Son site internet (http://hedleyindex.sph.hku.hk/home.php) mesure en temps réel les pertes économiques et sociales qu'engendrent la pollution dans ce petit territoire. Selon ses calculs, au moins 100 millions d'euros sont déjà partis en fumée depuis le début de l'année.
Contrairement à la Chine continentale où les activistes environnementaux sont jetés en prison et les ONG bâillonnées, le travail d'Anthony Hedley a toujours été soutenu par le gouvernement local. Il travaille main dans la main avec l'Université de Hong Kong, les services médicaux et les autorités locales. « Pour combattre la pollution, nous suivons une stratégie sur deux fronts, explique un porte-parole du gouvernement. Le premier est de limiter les émissions polluantes au niveau local. Le second est de travailler avec les pays voisins ».

La Chine accusée

Sans la nommer, le gouvernement regarde surtout du côté de la Chine. Son voisin et maître, depuis la rétrocession de 1997, est en effet le plus gros pollueur de la planète. La plus grande partie de ses usines sont installées à une encablure de Hong Kong, dans la province du Guangdong le long de la frontière avec Hong Kong.
Le Delta de la rivière des perles compte plus de 50 millions d'habitants. C'est le cœur de l'usine du monde. La province contribue pour plus de 12% à la richesse nationale de la Chine. Pour Pékin, pas question de sacrifier la croissance économique sur l'autel de l'environnement, fut-il à Hong Kong. Pour certains, c'est une excuse. « Il est temps de prendre des mesures urgentes pour lutter contre la pollution, s'insurge un éditorial du plus grand quotidien anglophone de Hong Kong, le South China Morning Post. Les officiels s'en lavent les mains et rejettent la faute sur la Chine. Ce n'est pas une excuse pour refuser d'agir et nous devons prendre la tête d'une croisade contre la pollution ».
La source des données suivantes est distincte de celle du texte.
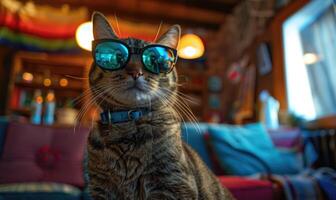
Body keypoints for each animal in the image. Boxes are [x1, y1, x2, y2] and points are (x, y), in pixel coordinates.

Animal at [86, 11, 234, 199]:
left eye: (154, 59)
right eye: (118, 57)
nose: (135, 72)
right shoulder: (101, 187)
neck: (129, 124)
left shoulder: (173, 183)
« Il est clair que nous avons du pain sur la planche. Il faut revoir la question des transports publics trop polluants, créer des zones sans voiture ou encore privilégier le gaz au diesel. Nous savons qu'au moins la moitié de la pollution de Hong Kong vient de Hong Kong, donc nous devons agir maintenant », assure Joanne Ooi de l'ONG Clean Air Network.
Avec une densité record de 6500 habitants au kilomètre carré, la gestion des déchets, de l'eau, du transport et de l'énergie devient vite un casse tête. « Le transport maritime compte aussi dans les sources polluantes, souligne l'Observatoire Hedley. Hong Kong est le plus important port de conteneurs au monde. Il y a aussi la voiture avec les problèmes d'embouteillages et les centrales électriques. Tout ça explique qu'en 20 ans, je n'ai pas mesuré de progrès ».
Mais sous la pression des milieux d'affaires soucieux de garder une image propre de Hong Kong, le gouvernement pourrait rapidement passer à l'acte et investir 100 millions d'euros dans la lutte contre la pollution... 100 millions c'est tout juste selon Anthony Hedley, ce qu'a déjà coûté la pollution atmosphérique à Hong Kong depuis le début de l'année 2010.